Assigned task: Copy the following material word for word, leaving out the pictures.

Supplied information:

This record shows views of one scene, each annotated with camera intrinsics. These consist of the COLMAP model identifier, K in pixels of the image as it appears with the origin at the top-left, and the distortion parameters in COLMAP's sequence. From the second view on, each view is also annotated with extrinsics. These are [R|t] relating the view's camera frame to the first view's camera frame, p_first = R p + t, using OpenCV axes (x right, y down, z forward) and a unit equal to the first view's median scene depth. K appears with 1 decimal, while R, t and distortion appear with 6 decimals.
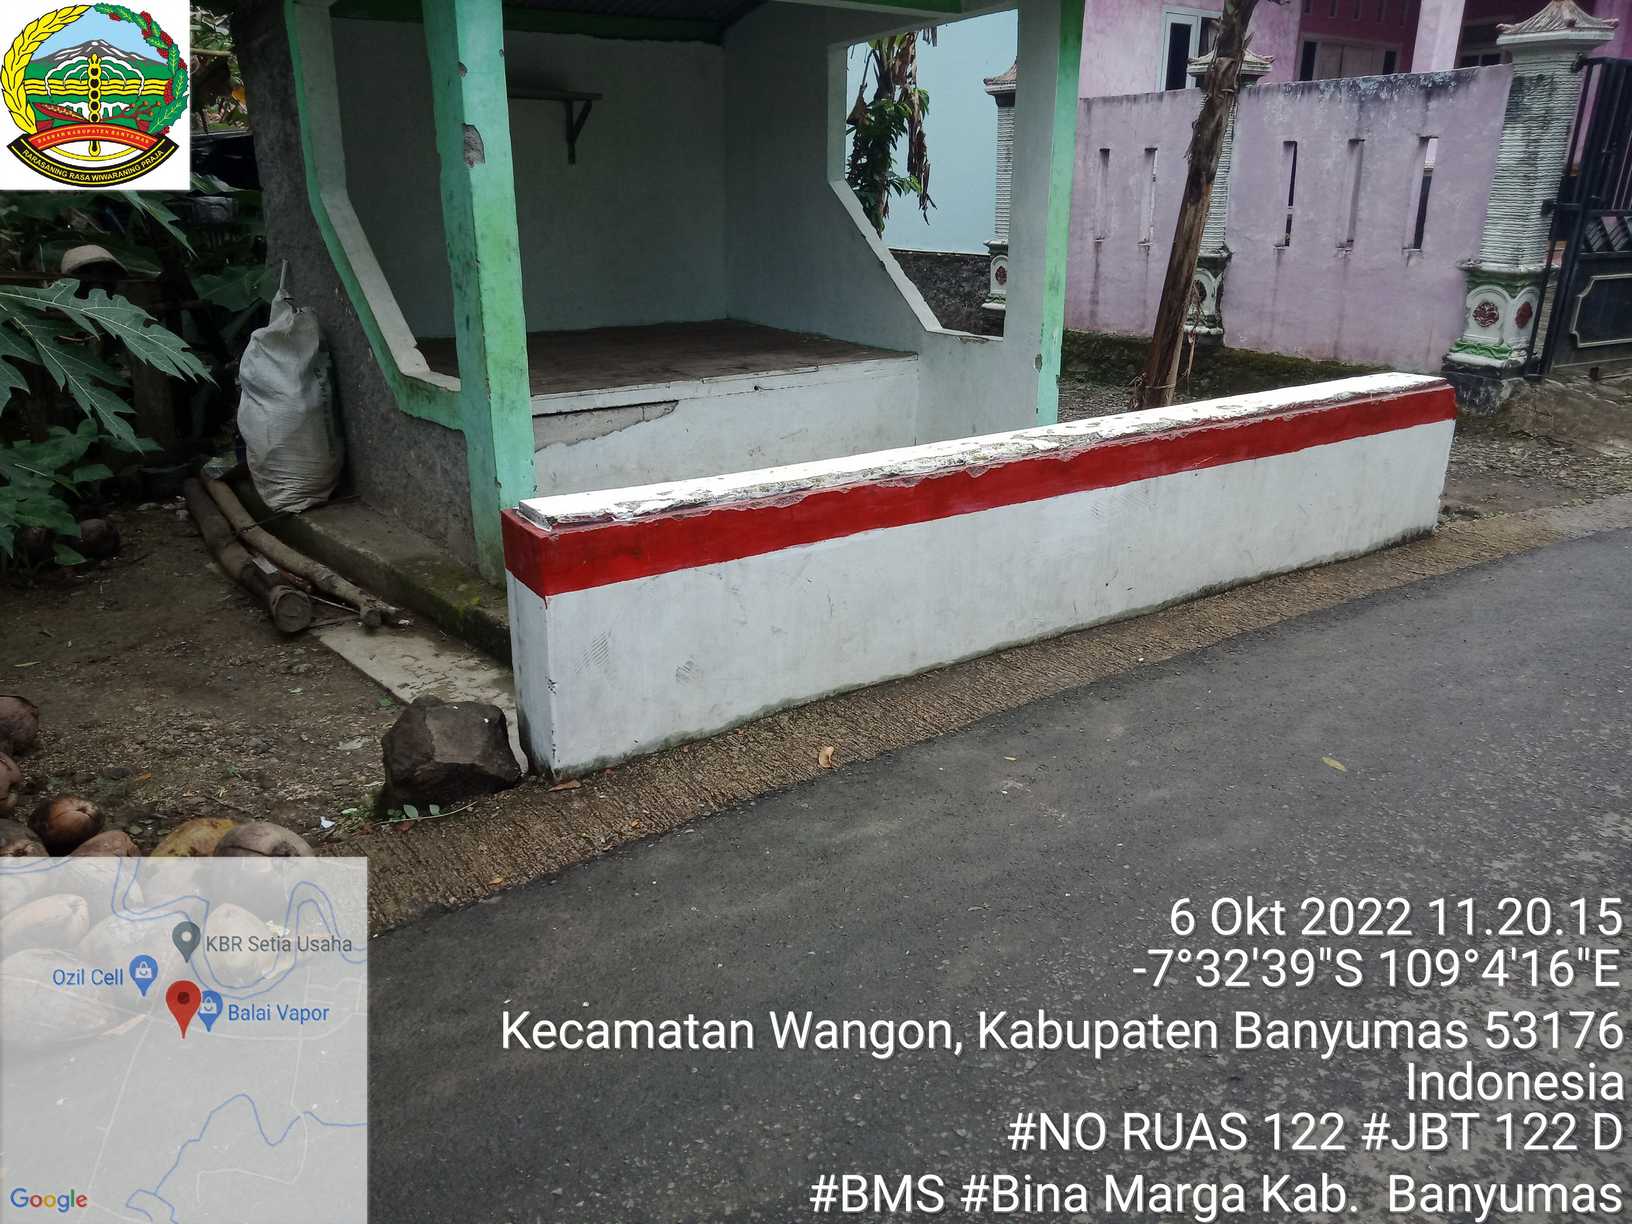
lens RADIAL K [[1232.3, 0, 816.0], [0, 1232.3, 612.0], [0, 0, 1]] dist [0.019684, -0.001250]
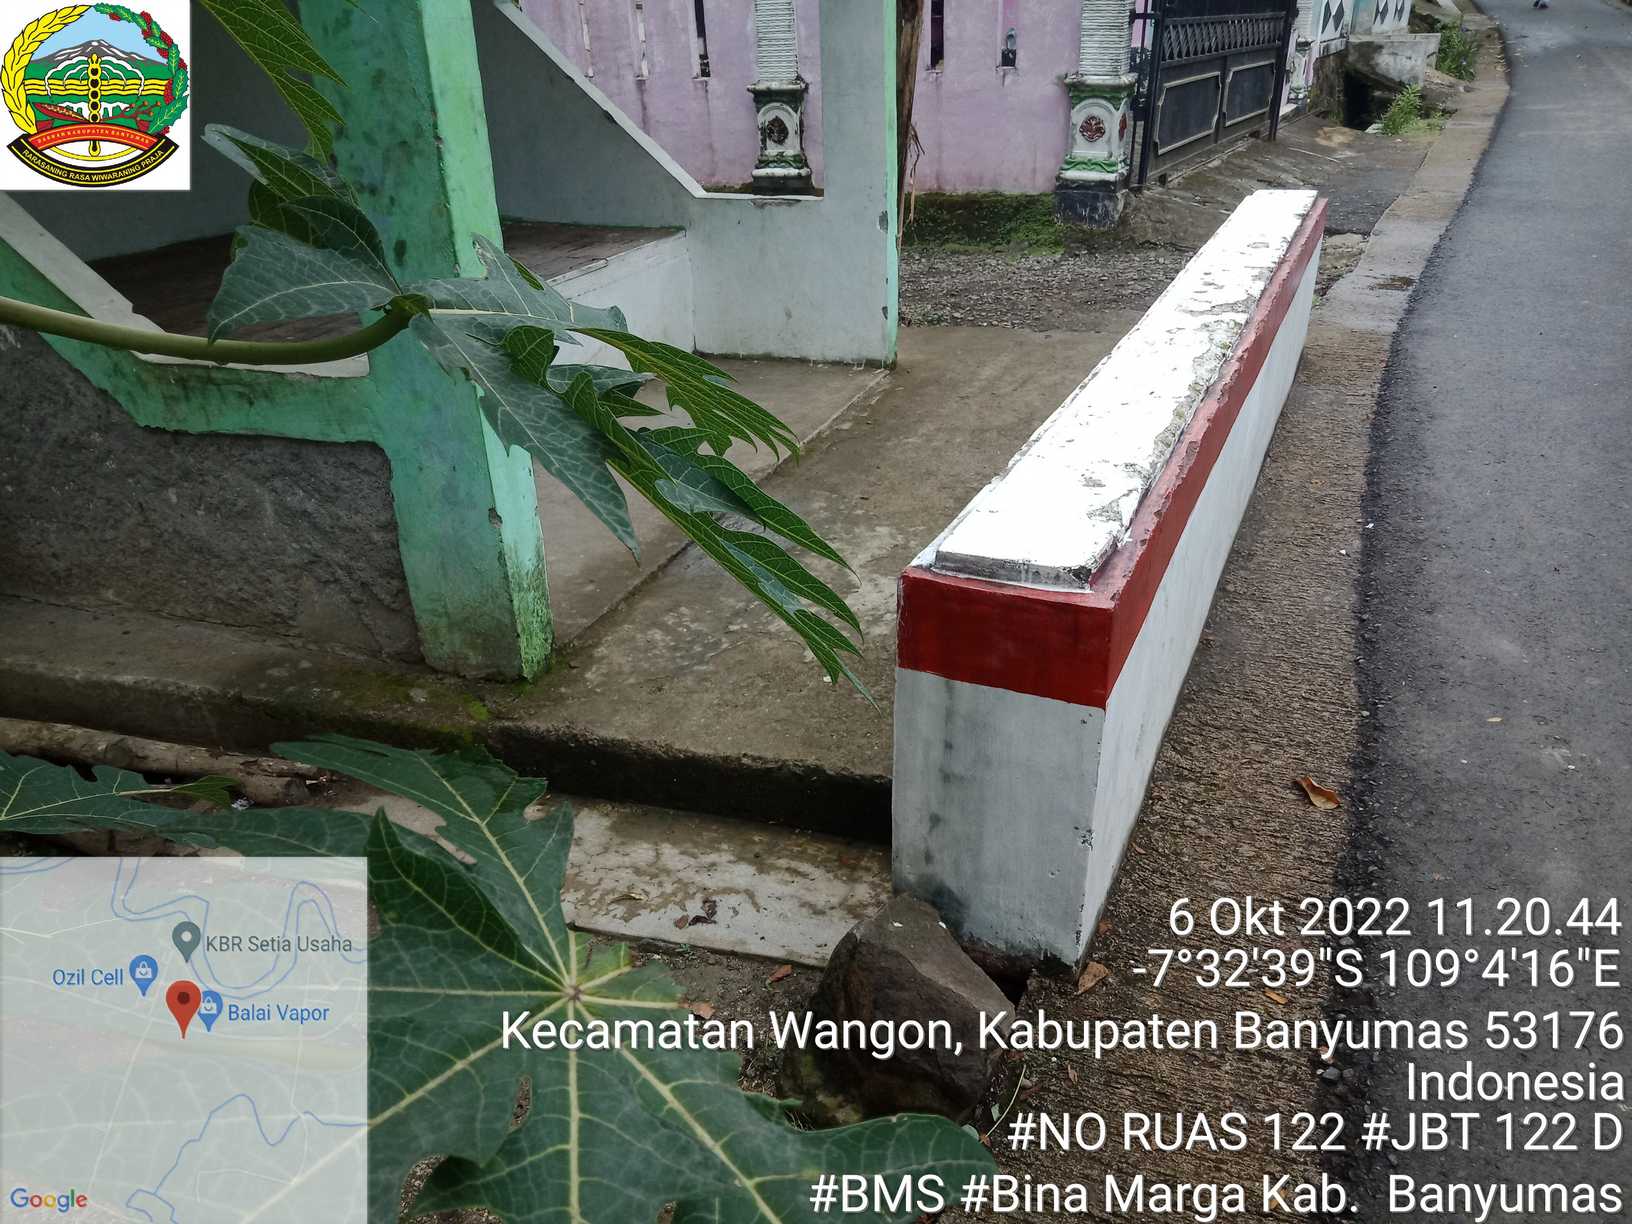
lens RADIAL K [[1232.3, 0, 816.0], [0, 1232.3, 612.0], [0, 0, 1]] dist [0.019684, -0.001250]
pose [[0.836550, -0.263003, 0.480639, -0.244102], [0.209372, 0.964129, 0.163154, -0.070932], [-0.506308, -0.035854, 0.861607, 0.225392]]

Problem solution:
This record shows views of one scene, each annotated with camera intrinsics. These consist of the COLMAP model identifier, K in pixels of the image as it appears with the origin at the top-left, and the distortion parameters in COLMAP's sequence. From the second view on, each view is also annotated with extrinsics. These are [R|t] relating the view's camera frame to the first view's camera frame, p_first = R p + t, using OpenCV axes (x right, y down, z forward) and a unit equal to the first view's median scene depth. K appears with 1 decimal, while R, t and distortion appear with 6 decimals.
lens RADIAL K [[1232.3, 0, 816.0], [0, 1232.3, 612.0], [0, 0, 1]] dist [0.019684, -0.001250]
lens RADIAL K [[1232.3, 0, 816.0], [0, 1232.3, 612.0], [0, 0, 1]] dist [0.019684, -0.001250]
pose [[0.836550, -0.263003, 0.480639, -0.244102], [0.209372, 0.964129, 0.163154, -0.070932], [-0.506308, -0.035854, 0.861607, 0.225392]]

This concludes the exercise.